Charlie Lee, the creator of Litecoin, posted a good write-up on Coindesk that breaks down in plain English the scaling conundrum Bitcoin is currently in. If you find yourself wondering about cryptocurrency’s viability, read his great summary of where things stand and you’ll be enlightened.
While it may come as no surprise that the founder of an alt-coin is advocating an ecosystem populated with many cryptocurrencies as a solution to scalability, I do think he’s on the right track with such an approach. In my Bitcoin primer, I delineated growing pains with the blockchain. I wrote it two years ago, and the Bitcoin authorities are in the middle of dealing with them now. I also mentioned then that multiple currencies could fill different roles, because of their different implementations being better suited to such roles.
I hope that Mr Lee will write another post on how he envisions this plurality of cryptocurrencies working together in the big picture. After all, going from one to another, and in and out of fiat money will be necessary. in our current world, this entails going through exchanges that effectively act as gatekeepers and can tax you as you pass through them. It also means maintaining multiple wallet systems, etc… In short, a pretty big overhead.
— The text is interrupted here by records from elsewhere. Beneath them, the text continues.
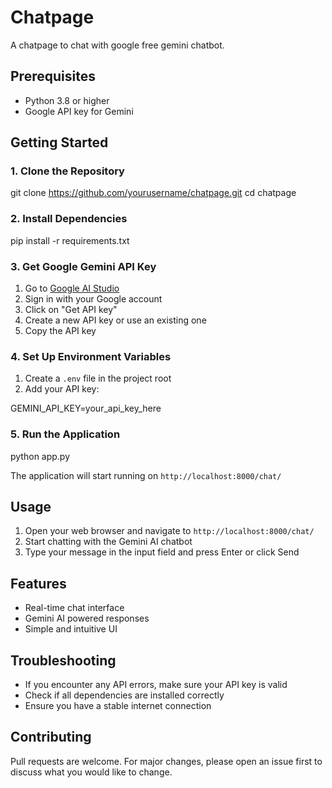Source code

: # Chatpage
A chatpage to chat with google free gemini chatbot.


## Prerequisites
- Python 3.8 or higher
- Google API key for Gemini

## Getting Started

### 1. Clone the Repository

git clone https://github.com/yourusername/chatpage.git
cd chatpage


### 2. Install Dependencies

pip install -r requirements.txt


### 3. Get Google Gemini API Key
1. Go to [Google AI Studio](https://makersuite.google.com/app/apikey)
2. Sign in with your Google account
3. Click on "Get API key"
4. Create a new API key or use an existing one
5. Copy the API key

### 4. Set Up Environment Variables
1. Create a `.env` file in the project root
2. Add your API key:

GEMINI_API_KEY=your_api_key_here


### 5. Run the Application

python app.py


The application will start running on `http://localhost:8000/chat/`

## Usage
1. Open your web browser and navigate to `http://localhost:8000/chat/`
2. Start chatting with the Gemini AI chatbot
3. Type your message in the input field and press Enter or click Send

## Features
- Real-time chat interface
- Gemini AI powered responses
- Simple and intuitive UI

## Troubleshooting
- If you encounter any API errors, make sure your API key is valid
- Check if all dependencies are installed correctly
- Ensure you have a stable internet connection

## Contributing
Pull requests are welcome. For major changes, please open an issue first to discuss what you would like to change.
If this is to be the solution, the best way to get it going is to improve the cryptocoin infrastructure to make trading between systems seamless and cheap from the end user perspective, while not giving up the major advantages of cyber money that Charlie Lee describes in his article. If this can happen, the future will look bright for many alt coins. The key is to make adoption on the fly a possibility. Right now a merchant or web site has a pretty steep hurdle to cross before accepting a crypto currency.
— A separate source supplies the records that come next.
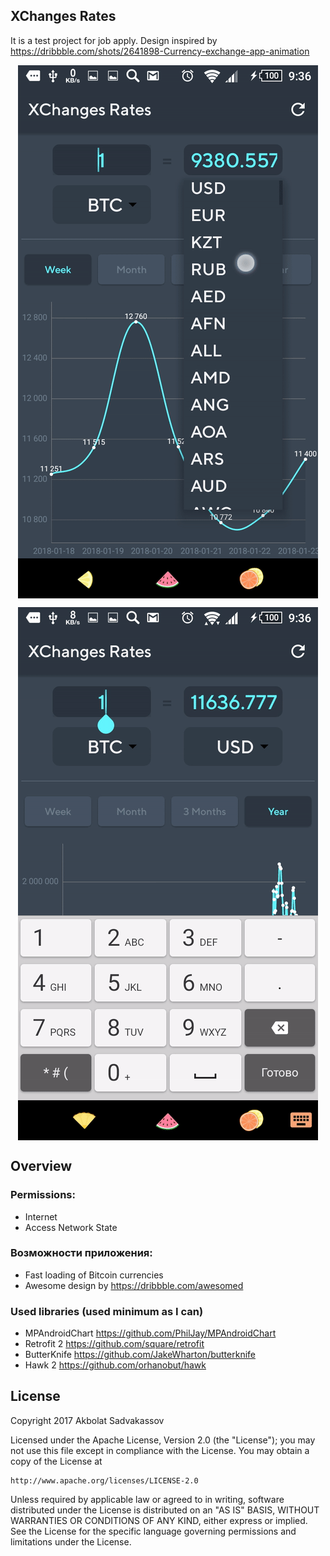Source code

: ## XChanges Rates ##
It is a test project for job apply.
Design inspired by https://dribbble.com/shots/2641898-Currency-exchange-app-animation

<p align="center">
  <img src="showcase/showCaseGif1.gif" align="center">
 </p>

 <p align="center">
  <img src="showcase/showCaseGif2.gif" align="center">
 </p>

<a name="overview" />

## Overview ##

### Permissions: ###

* Internet
* Access Network State

### Возможности приложения: ###

* Fast loading of Bitcoin currencies
* Awesome design by https://dribbble.com/awesomed

### Used libraries (used minimum as I can) ###

* MPAndroidChart https://github.com/PhilJay/MPAndroidChart
* Retrofit 2 https://github.com/square/retrofit
* ButterKnife https://github.com/JakeWharton/butterknife
* Hawk 2 https://github.com/orhanobut/hawk

<a name="license" />

## License

Copyright 2017 Akbolat Sadvakassov 

Licensed under the Apache License, Version 2.0 (the "License");
you may not use this file except in compliance with the License.
You may obtain a copy of the License at

    http://www.apache.org/licenses/LICENSE-2.0

Unless required by applicable law or agreed to in writing, software
distributed under the License is distributed on an "AS IS" BASIS,
WITHOUT WARRANTIES OR CONDITIONS OF ANY KIND, either express or implied.
See the License for the specific language governing permissions and
limitations under the License.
In spite of the fundamental challenges Bitcoin is facing now, there is no doubt that cryptocurrency is the way of the future. One need only take a look at all the patents being filed by major banks right now. It’s clear they took heed of Bitcoin, but are trying to devise their own systems that, presumably, they will be able to monopolize. I hate to break it to them, but, if it didn’t work for music distribution, it won’t work for money.